→ **Try it**
Write out the data from its first line through the line containing "e all’idea del", keeping every line unchanged and including both of those lines.

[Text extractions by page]
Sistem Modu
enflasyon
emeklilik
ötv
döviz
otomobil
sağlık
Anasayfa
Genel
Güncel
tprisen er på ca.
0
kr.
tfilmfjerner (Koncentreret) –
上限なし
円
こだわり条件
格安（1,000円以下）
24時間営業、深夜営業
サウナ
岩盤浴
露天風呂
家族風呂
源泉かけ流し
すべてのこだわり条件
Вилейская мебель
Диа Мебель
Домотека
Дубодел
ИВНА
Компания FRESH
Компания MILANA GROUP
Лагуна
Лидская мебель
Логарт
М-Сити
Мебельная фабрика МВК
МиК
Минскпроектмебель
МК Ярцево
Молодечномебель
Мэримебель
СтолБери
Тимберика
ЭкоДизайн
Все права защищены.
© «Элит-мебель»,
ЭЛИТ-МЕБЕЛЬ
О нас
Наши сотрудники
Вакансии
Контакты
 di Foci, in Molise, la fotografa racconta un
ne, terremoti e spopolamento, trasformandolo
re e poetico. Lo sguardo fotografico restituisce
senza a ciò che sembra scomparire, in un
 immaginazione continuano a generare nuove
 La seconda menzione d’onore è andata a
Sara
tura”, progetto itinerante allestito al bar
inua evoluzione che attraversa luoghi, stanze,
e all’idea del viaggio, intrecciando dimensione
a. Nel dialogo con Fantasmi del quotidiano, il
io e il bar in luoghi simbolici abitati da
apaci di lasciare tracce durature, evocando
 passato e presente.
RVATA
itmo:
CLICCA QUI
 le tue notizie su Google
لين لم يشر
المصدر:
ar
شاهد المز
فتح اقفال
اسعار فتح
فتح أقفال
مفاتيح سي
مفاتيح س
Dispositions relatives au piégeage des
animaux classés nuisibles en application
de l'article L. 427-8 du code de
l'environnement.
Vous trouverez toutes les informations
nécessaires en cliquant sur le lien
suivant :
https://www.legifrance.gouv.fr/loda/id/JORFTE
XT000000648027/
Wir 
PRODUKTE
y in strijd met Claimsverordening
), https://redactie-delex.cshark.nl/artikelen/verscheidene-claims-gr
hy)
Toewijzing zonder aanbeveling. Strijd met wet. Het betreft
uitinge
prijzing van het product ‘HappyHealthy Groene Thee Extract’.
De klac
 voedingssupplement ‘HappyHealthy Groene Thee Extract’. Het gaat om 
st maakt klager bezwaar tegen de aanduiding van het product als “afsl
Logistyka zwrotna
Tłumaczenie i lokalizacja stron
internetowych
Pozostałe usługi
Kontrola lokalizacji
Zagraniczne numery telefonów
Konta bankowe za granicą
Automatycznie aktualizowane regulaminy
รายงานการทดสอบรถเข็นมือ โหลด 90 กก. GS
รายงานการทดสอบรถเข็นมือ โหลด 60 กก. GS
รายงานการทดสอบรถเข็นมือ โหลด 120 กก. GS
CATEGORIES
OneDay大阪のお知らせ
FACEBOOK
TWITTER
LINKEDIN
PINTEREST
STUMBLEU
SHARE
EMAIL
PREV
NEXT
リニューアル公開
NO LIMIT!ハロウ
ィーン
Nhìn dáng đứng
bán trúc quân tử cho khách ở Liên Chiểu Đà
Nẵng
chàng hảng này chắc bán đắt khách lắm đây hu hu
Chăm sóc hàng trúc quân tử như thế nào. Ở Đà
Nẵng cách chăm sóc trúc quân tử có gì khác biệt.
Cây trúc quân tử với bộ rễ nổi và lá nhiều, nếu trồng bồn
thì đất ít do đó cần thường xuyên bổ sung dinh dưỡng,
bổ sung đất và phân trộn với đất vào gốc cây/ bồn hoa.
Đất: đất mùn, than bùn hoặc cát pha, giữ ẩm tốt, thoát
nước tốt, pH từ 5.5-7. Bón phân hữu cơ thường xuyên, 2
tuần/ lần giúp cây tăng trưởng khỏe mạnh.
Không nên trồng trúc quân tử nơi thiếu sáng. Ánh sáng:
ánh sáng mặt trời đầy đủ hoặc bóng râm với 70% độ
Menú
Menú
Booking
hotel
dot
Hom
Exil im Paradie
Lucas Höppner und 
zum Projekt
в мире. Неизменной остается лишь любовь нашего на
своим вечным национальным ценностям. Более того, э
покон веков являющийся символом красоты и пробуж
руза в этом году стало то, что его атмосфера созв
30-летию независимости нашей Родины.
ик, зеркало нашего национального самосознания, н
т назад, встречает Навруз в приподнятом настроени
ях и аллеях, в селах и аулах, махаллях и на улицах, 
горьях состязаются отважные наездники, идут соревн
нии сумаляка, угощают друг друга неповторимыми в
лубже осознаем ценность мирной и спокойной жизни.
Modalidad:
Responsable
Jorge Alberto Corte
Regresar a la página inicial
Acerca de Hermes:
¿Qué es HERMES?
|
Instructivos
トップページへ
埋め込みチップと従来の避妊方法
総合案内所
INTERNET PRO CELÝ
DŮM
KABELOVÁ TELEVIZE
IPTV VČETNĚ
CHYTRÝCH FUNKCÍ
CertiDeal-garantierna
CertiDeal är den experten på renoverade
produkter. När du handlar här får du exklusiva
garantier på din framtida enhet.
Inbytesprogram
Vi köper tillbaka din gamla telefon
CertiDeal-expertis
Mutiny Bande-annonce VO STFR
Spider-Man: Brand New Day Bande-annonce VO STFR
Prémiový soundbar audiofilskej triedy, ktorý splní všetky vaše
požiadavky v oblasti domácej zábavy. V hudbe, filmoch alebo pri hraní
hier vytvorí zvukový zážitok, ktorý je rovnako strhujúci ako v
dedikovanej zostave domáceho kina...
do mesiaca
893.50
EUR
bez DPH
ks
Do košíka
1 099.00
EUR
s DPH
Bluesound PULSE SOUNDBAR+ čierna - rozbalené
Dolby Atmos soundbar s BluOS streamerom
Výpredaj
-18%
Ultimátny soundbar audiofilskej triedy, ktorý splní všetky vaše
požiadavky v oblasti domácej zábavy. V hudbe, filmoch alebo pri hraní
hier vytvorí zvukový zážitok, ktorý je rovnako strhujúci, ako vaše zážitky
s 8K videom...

→ **Written response**
Sistem Modu
enflasyon
emeklilik
ötv
döviz
otomobil
sağlık
Anasayfa
Genel
Güncel
tprisen er på ca.
0
kr.
tfilmfjerner (Koncentreret) –
上限なし
円
こだわり条件
格安（1,000円以下）
24時間営業、深夜営業
サウナ
岩盤浴
露天風呂
家族風呂
源泉かけ流し
すべてのこだわり条件
Вилейская мебель
Диа Мебель
Домотека
Дубодел
ИВНА
Компания FRESH
Компания MILANA GROUP
Лагуна
Лидская мебель
Логарт
М-Сити
Мебельная фабрика МВК
МиК
Минскпроектмебель
МК Ярцево
Молодечномебель
Мэримебель
СтолБери
Тимберика
ЭкоДизайн
Все права защищены.
© «Элит-мебель»,
ЭЛИТ-МЕБЕЛЬ
О нас
Наши сотрудники
Вакансии
Контакты
 di Foci, in Molise, la fotografa racconta un
ne, terremoti e spopolamento, trasformandolo
re e poetico. Lo sguardo fotografico restituisce
senza a ciò che sembra scomparire, in un
 immaginazione continuano a generare nuove
 La seconda menzione d’onore è andata a
Sara
tura”, progetto itinerante allestito al bar
inua evoluzione che attraversa luoghi, stanze,
e all’idea del viaggio, intrecciando dimensione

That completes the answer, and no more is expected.